== Supplied material

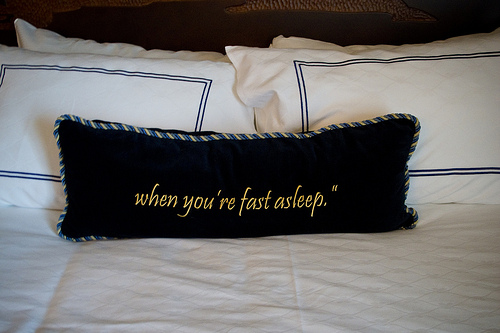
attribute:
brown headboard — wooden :
[0, 0, 499, 57]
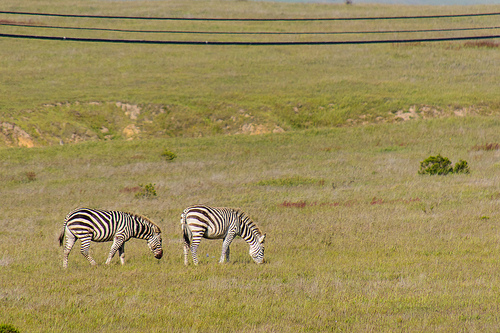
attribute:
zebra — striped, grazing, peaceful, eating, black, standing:
[165, 199, 276, 272]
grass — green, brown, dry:
[297, 157, 335, 179]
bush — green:
[428, 134, 466, 183]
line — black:
[249, 12, 310, 63]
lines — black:
[325, 14, 405, 71]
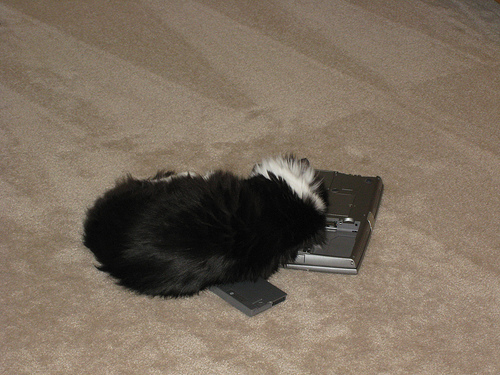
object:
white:
[289, 177, 299, 187]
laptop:
[279, 170, 382, 275]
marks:
[0, 21, 135, 154]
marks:
[0, 0, 288, 130]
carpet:
[0, 0, 499, 374]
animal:
[78, 151, 333, 302]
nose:
[254, 160, 260, 167]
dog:
[77, 150, 331, 303]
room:
[0, 1, 498, 373]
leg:
[147, 171, 180, 184]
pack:
[205, 276, 288, 316]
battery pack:
[275, 170, 383, 275]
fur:
[124, 192, 247, 253]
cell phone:
[208, 274, 292, 317]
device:
[280, 169, 383, 275]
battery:
[207, 281, 289, 318]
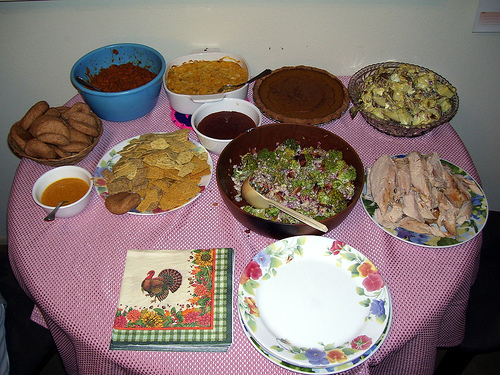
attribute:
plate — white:
[241, 233, 390, 372]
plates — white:
[240, 235, 396, 372]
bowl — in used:
[188, 100, 274, 155]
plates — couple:
[223, 228, 414, 365]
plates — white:
[231, 225, 348, 342]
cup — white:
[33, 161, 94, 218]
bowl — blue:
[63, 33, 167, 123]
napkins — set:
[98, 238, 241, 363]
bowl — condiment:
[34, 167, 95, 218]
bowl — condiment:
[192, 101, 264, 156]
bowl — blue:
[69, 40, 167, 122]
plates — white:
[237, 237, 428, 372]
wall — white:
[5, 3, 498, 62]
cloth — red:
[23, 38, 459, 373]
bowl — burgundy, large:
[215, 120, 364, 240]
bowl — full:
[187, 97, 262, 152]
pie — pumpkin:
[263, 63, 342, 128]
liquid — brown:
[199, 110, 253, 140]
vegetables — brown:
[357, 59, 454, 139]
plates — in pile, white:
[229, 223, 399, 371]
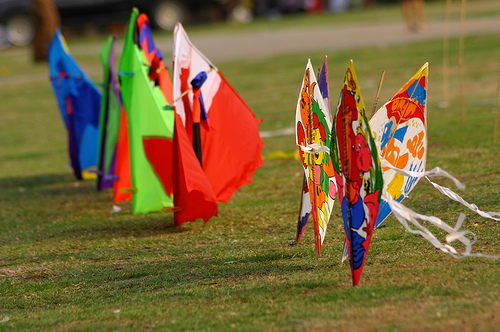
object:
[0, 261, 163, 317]
part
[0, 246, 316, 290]
shade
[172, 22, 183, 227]
edge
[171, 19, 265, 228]
flag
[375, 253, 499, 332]
part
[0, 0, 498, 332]
ground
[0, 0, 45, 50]
part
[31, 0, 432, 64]
stand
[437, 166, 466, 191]
part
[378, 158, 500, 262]
ribbon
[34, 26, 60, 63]
part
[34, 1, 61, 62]
stick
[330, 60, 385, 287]
kite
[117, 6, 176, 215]
kite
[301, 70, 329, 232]
kid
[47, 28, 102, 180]
kite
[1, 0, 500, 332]
grass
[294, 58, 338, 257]
kite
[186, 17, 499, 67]
pavement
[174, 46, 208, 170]
drawings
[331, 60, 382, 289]
colors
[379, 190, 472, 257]
string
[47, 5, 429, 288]
line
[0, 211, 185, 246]
shadow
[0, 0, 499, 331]
picture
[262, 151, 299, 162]
tail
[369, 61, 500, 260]
kite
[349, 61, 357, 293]
stick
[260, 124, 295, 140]
line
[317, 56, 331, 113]
connector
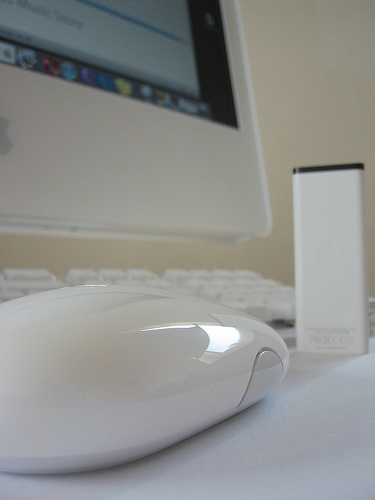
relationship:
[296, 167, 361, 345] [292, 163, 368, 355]
back of a box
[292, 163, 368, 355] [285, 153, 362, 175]
box with top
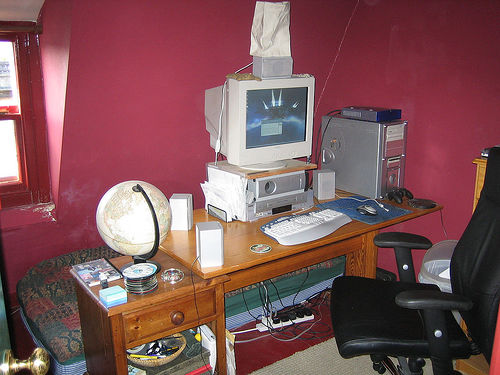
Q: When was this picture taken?
A: During the day.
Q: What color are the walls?
A: They are red.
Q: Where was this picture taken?
A: In front of a computer.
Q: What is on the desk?
A: A computer, keyboard, mouse, and speakers.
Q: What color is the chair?
A: Black.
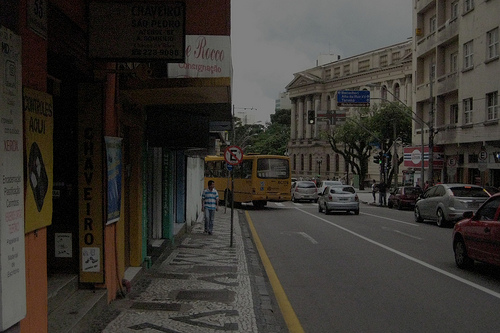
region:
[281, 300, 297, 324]
THE LINE IS YELLOW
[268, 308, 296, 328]
THE LINE IS YELLOW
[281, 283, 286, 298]
THE LINE IS YELLOW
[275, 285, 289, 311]
THE LINE IS YELLOW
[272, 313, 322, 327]
THE LINE IS YELLOW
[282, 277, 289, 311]
THE LINE IS YELLOW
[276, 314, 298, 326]
THE LINE IS YELLOW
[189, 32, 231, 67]
white sign with red writing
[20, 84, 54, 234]
yellow advertisement sign in Spanish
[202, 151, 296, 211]
yellow bus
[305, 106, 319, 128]
traffic light in the distance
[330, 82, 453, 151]
street sign attached to poles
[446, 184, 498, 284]
front end of a red car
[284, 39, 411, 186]
stone building in the distance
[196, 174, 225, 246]
man wearing a blue and white striped shirt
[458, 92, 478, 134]
rectangular window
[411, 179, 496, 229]
silver car seen from behind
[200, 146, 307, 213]
a yellow bus turning a corner.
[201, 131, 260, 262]
A no parking sign.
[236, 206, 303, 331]
a yellow line on a road.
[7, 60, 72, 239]
a sign in front of a building.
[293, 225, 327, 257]
a white line on a road.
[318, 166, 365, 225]
a car driving down a street.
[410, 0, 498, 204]
a tall multi story building.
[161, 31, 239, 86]
a sign on a building.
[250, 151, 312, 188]
a window on a bus.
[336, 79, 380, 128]
a blue sign.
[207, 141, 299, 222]
yellow bus turning corner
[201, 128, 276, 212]
white street sign on a pole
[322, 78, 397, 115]
blue street sign with white lettering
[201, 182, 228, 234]
person in blue and white shirt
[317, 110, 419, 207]
several trees on sidewalk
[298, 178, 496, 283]
several cars driving on street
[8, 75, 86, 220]
yellow sign with black lettering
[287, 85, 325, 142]
traffic light with green light on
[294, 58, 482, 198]
tan buildings in background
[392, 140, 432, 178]
red and white sign on building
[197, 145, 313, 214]
bus turning the corner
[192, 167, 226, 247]
man walking down the sidewalk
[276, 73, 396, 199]
large building on the right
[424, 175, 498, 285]
red car on street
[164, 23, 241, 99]
sign displayed above business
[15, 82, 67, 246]
yellow and black sign on doorway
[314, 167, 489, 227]
two silver cars on street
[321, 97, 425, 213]
two full trees on curb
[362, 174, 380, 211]
person standing on the curb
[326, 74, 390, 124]
blue and white traffic sign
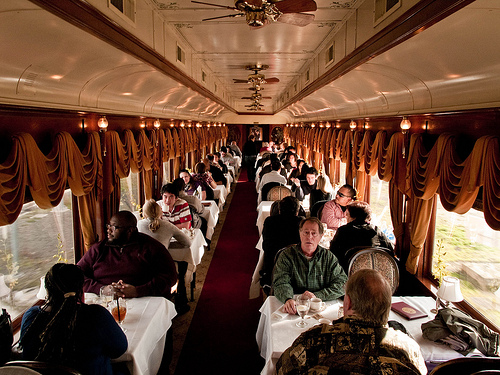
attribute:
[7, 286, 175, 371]
dinning table — for dinning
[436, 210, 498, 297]
windows — multiple, glass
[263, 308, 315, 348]
table — white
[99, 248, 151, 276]
jacket — green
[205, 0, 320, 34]
fan — hanging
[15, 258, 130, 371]
woman — nearest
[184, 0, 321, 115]
fans — ceiling fan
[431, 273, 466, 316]
lamp — small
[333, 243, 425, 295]
chair —  empty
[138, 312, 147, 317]
table — for dinning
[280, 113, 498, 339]
curtains — orange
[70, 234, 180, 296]
sweatshirt — purple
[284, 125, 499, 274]
curtains — brown, hanging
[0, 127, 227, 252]
curtains — hanging, brown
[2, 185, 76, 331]
window — large, glass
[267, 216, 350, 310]
man — sitting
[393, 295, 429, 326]
book — dark colored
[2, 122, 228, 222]
curtains — gold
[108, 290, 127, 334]
glass — for  drink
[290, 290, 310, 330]
glass —  clear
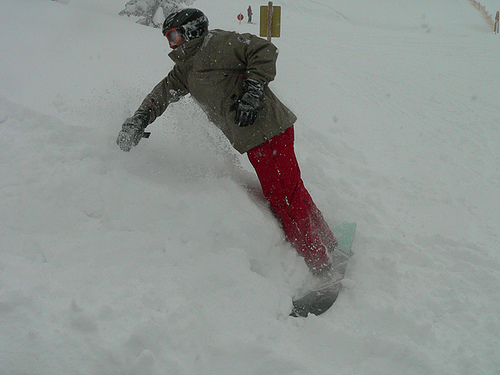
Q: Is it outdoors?
A: Yes, it is outdoors.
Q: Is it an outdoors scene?
A: Yes, it is outdoors.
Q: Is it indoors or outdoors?
A: It is outdoors.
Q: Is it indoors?
A: No, it is outdoors.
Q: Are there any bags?
A: No, there are no bags.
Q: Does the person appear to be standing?
A: Yes, the person is standing.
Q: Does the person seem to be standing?
A: Yes, the person is standing.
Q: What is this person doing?
A: The person is standing.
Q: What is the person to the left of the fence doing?
A: The person is standing.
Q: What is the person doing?
A: The person is standing.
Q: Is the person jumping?
A: No, the person is standing.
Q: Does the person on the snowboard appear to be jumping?
A: No, the person is standing.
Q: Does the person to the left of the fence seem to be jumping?
A: No, the person is standing.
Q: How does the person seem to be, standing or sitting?
A: The person is standing.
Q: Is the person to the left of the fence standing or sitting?
A: The person is standing.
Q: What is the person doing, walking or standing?
A: The person is standing.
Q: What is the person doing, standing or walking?
A: The person is standing.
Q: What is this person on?
A: The person is on the snow board.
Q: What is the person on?
A: The person is on the snow board.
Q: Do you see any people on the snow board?
A: Yes, there is a person on the snow board.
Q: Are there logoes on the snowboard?
A: No, there is a person on the snowboard.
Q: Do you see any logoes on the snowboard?
A: No, there is a person on the snowboard.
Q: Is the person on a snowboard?
A: Yes, the person is on a snowboard.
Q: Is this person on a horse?
A: No, the person is on a snowboard.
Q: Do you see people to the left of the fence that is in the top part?
A: Yes, there is a person to the left of the fence.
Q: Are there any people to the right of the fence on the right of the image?
A: No, the person is to the left of the fence.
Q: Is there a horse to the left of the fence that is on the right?
A: No, there is a person to the left of the fence.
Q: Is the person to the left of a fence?
A: Yes, the person is to the left of a fence.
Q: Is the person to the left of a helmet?
A: No, the person is to the left of a fence.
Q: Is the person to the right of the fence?
A: No, the person is to the left of the fence.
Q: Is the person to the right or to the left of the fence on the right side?
A: The person is to the left of the fence.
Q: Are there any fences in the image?
A: Yes, there is a fence.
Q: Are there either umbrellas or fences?
A: Yes, there is a fence.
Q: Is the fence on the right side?
A: Yes, the fence is on the right of the image.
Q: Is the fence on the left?
A: No, the fence is on the right of the image.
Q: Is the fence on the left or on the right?
A: The fence is on the right of the image.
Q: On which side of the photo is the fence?
A: The fence is on the right of the image.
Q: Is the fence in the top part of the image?
A: Yes, the fence is in the top of the image.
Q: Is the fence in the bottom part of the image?
A: No, the fence is in the top of the image.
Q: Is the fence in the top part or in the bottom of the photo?
A: The fence is in the top of the image.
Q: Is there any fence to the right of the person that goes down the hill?
A: Yes, there is a fence to the right of the person.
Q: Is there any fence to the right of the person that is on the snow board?
A: Yes, there is a fence to the right of the person.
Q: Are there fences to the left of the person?
A: No, the fence is to the right of the person.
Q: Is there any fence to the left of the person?
A: No, the fence is to the right of the person.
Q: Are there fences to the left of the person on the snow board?
A: No, the fence is to the right of the person.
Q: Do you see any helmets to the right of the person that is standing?
A: No, there is a fence to the right of the person.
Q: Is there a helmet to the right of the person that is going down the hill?
A: No, there is a fence to the right of the person.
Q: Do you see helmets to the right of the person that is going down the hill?
A: No, there is a fence to the right of the person.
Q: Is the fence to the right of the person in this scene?
A: Yes, the fence is to the right of the person.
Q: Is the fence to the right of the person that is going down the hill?
A: Yes, the fence is to the right of the person.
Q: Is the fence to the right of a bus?
A: No, the fence is to the right of the person.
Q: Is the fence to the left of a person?
A: No, the fence is to the right of a person.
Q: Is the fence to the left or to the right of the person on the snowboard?
A: The fence is to the right of the person.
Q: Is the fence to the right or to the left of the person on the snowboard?
A: The fence is to the right of the person.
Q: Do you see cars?
A: No, there are no cars.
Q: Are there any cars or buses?
A: No, there are no cars or buses.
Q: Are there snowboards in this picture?
A: Yes, there is a snowboard.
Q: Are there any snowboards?
A: Yes, there is a snowboard.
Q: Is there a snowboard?
A: Yes, there is a snowboard.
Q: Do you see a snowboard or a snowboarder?
A: Yes, there is a snowboard.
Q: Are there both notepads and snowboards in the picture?
A: No, there is a snowboard but no notepads.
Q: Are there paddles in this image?
A: No, there are no paddles.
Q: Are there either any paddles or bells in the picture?
A: No, there are no paddles or bells.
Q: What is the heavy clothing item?
A: The clothing item is a jacket.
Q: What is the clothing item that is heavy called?
A: The clothing item is a jacket.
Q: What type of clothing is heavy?
A: The clothing is a jacket.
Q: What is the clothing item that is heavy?
A: The clothing item is a jacket.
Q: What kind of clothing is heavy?
A: The clothing is a jacket.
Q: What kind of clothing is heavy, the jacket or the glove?
A: The jacket is heavy.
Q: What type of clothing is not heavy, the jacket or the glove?
A: The glove is not heavy.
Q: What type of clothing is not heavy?
A: The clothing is a glove.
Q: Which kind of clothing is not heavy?
A: The clothing is a glove.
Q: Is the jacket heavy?
A: Yes, the jacket is heavy.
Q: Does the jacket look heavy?
A: Yes, the jacket is heavy.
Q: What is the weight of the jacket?
A: The jacket is heavy.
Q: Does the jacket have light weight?
A: No, the jacket is heavy.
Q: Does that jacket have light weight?
A: No, the jacket is heavy.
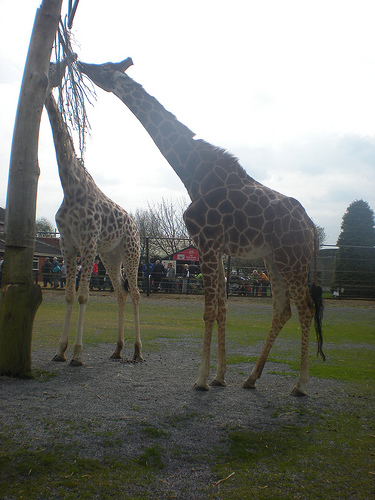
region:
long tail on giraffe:
[310, 223, 326, 361]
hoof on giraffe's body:
[69, 358, 86, 367]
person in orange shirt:
[257, 270, 268, 295]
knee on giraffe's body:
[76, 292, 87, 305]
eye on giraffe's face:
[101, 65, 109, 71]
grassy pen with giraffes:
[1, 290, 374, 498]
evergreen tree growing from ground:
[334, 199, 373, 298]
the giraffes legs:
[197, 254, 225, 396]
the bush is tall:
[345, 201, 370, 241]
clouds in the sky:
[266, 137, 366, 183]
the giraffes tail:
[311, 281, 330, 357]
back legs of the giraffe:
[249, 304, 313, 397]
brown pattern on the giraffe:
[75, 202, 118, 226]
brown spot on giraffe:
[201, 249, 215, 264]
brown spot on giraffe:
[201, 260, 213, 275]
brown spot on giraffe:
[202, 272, 211, 281]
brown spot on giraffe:
[205, 286, 216, 293]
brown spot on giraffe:
[273, 247, 288, 265]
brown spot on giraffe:
[292, 260, 300, 275]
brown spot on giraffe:
[231, 206, 247, 232]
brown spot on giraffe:
[202, 225, 224, 240]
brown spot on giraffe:
[184, 200, 207, 228]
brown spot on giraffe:
[302, 229, 315, 242]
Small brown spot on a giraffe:
[199, 219, 227, 240]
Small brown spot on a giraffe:
[220, 213, 235, 229]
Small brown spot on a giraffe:
[230, 206, 253, 233]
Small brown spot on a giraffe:
[243, 225, 254, 242]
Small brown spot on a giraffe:
[244, 210, 264, 228]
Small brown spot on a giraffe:
[226, 185, 249, 211]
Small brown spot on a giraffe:
[271, 245, 291, 273]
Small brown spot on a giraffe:
[275, 265, 293, 285]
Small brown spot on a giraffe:
[290, 285, 305, 306]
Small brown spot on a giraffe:
[239, 185, 265, 206]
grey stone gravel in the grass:
[4, 327, 370, 496]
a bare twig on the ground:
[215, 469, 235, 487]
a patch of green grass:
[141, 419, 173, 442]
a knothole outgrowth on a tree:
[30, 282, 40, 314]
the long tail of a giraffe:
[309, 225, 325, 362]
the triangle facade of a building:
[165, 241, 198, 261]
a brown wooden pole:
[143, 236, 150, 297]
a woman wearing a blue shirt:
[51, 261, 60, 288]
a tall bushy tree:
[333, 198, 373, 297]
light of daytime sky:
[0, 0, 370, 243]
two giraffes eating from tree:
[48, 56, 321, 395]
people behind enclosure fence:
[38, 258, 267, 290]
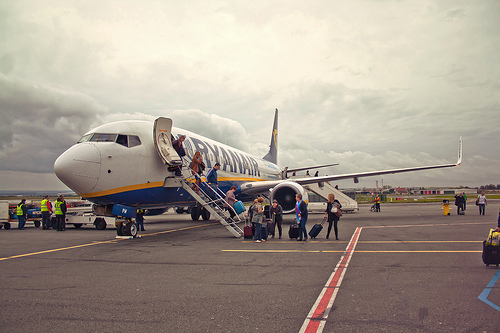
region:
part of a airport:
[399, 276, 423, 285]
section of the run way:
[226, 289, 243, 296]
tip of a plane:
[71, 146, 81, 172]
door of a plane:
[178, 129, 196, 156]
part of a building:
[433, 200, 442, 201]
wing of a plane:
[346, 172, 354, 178]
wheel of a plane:
[125, 216, 137, 240]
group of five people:
[257, 195, 282, 230]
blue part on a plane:
[131, 195, 135, 203]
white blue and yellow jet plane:
[53, 107, 462, 237]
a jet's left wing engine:
[270, 181, 308, 216]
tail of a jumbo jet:
[262, 107, 277, 164]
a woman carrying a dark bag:
[306, 192, 342, 238]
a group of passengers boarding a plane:
[240, 192, 340, 239]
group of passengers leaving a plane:
[171, 135, 246, 236]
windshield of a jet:
[79, 133, 141, 149]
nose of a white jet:
[52, 139, 102, 192]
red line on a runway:
[295, 235, 361, 331]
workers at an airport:
[17, 192, 68, 231]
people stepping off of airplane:
[148, 116, 347, 238]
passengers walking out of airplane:
[147, 110, 249, 244]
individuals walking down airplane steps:
[151, 108, 251, 240]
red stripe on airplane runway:
[278, 241, 369, 330]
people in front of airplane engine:
[241, 178, 348, 244]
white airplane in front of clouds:
[28, 58, 346, 178]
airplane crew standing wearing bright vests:
[5, 190, 69, 229]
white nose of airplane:
[47, 120, 105, 197]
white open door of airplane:
[147, 110, 191, 175]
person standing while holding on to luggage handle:
[307, 189, 347, 242]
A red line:
[274, 257, 339, 329]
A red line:
[307, 266, 349, 332]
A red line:
[288, 298, 326, 330]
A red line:
[272, 230, 366, 332]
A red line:
[298, 283, 328, 322]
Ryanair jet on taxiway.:
[51, 107, 464, 239]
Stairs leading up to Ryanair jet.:
[177, 157, 249, 239]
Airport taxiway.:
[0, 197, 499, 330]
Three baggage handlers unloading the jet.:
[15, 192, 67, 228]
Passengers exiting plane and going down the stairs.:
[168, 128, 245, 240]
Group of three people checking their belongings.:
[243, 194, 284, 242]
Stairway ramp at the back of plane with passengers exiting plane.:
[283, 167, 360, 216]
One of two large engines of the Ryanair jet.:
[268, 179, 310, 216]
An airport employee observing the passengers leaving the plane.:
[370, 193, 382, 212]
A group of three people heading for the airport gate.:
[453, 189, 487, 217]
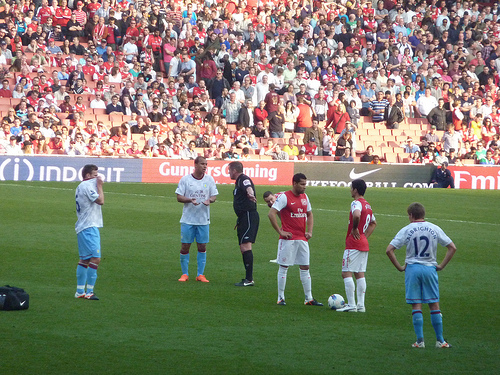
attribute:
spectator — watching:
[252, 120, 269, 139]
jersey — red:
[271, 190, 311, 238]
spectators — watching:
[0, 2, 485, 163]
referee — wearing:
[226, 160, 263, 290]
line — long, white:
[131, 182, 169, 209]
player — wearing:
[267, 171, 322, 306]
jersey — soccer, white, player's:
[373, 226, 468, 277]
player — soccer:
[333, 177, 379, 312]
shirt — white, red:
[270, 187, 316, 241]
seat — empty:
[362, 120, 374, 129]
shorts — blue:
[175, 229, 220, 272]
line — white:
[376, 206, 406, 220]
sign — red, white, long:
[4, 158, 499, 187]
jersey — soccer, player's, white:
[178, 177, 231, 220]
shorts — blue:
[176, 173, 227, 225]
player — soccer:
[264, 191, 285, 209]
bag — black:
[6, 280, 38, 315]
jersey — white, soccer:
[227, 175, 266, 247]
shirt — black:
[220, 172, 264, 215]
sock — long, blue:
[77, 250, 107, 300]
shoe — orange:
[171, 267, 197, 291]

====

■ What you need to do: Please reproduce the stretch of items from the line that contains "[250, 151, 312, 188]" through the line that contains "blue and white traffic sign", with both of those lines included, keeping every line identical to the original.

■ Finished task:
[250, 151, 312, 188]
a window on a bus.
[336, 79, 380, 128]
a blue sign.
[207, 141, 299, 222]
yellow bus turning corner
[201, 128, 276, 212]
white street sign on a pole
[322, 78, 397, 115]
blue street sign with white lettering
[201, 182, 228, 234]
person in blue and white shirt
[317, 110, 419, 207]
several trees on sidewalk
[298, 178, 496, 283]
several cars driving on street
[8, 75, 86, 220]
yellow sign with black lettering
[287, 85, 325, 142]
traffic light with green light on
[294, 58, 482, 198]
tan buildings in background
[392, 140, 432, 178]
red and white sign on building
[197, 145, 313, 214]
bus turning the corner
[192, 167, 226, 247]
man walking down the sidewalk
[276, 73, 396, 199]
large building on the right
[424, 175, 498, 285]
red car on street
[164, 23, 241, 99]
sign displayed above business
[15, 82, 67, 246]
yellow and black sign on doorway
[314, 167, 489, 227]
two silver cars on street
[321, 97, 425, 213]
two full trees on curb
[362, 174, 380, 211]
person standing on the curb
[326, 74, 390, 124]
blue and white traffic sign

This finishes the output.